Could it all really have been so very simple for Arina? She was tired of being a Dark One, she was drawn to do good deeds – and so she became a Light One? She reformed, like the old woman Shapoklyak in the story, and changed sides …

Or was there something else involved? For instance, the long and complicated relationship that bound her to Geser? Those joint intrigues of theirs, when the Light Magician and the Dark Witch pursued the same goals? Had Geser inclined her towards the Light, or had Arina realised that there wasn’t that much difference between her Darkness and Geser’s Light?

I didn’t know, and she wouldn’t answer me if I asked.

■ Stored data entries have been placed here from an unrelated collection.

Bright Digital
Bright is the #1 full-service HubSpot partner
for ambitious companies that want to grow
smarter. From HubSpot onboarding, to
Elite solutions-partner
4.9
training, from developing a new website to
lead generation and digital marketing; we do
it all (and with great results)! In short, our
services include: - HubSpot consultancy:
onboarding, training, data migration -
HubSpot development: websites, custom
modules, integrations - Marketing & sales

Just as she wouldn’t answer if I asked whether Geser and Zabulon had known her plans in advance and were playing their own game, allowing the ‘Last Watch’ to get closer to Merlin’s legacy.

‘But how did you and Edgar get together? If it’s not a secret, that is.’

Edgar didn’t say anything. He was whispering – obviously trying to heal his injuries as best he could.

‘Why should it be a secret?’ said Arina, looking at her comrade-in-arms and, apparently, lover. ‘He managed to track me down after all. It had become a matter of principle for him. Well, he tracked me down, but by that time he wasn’t interested in his career any more. His wife had been killed, he had found out about Merlin’s last artefact and he wanted to get his hands on it. And the quickest way to do that was to become a Higher One, and not simply a Higher One but a zero-point magician, like Merlin. Edgar thought I could reconstruct the Fuaran. He overestimated my abilities a little there. But I liked what he told me about the Crown. So the two of us joined forces.’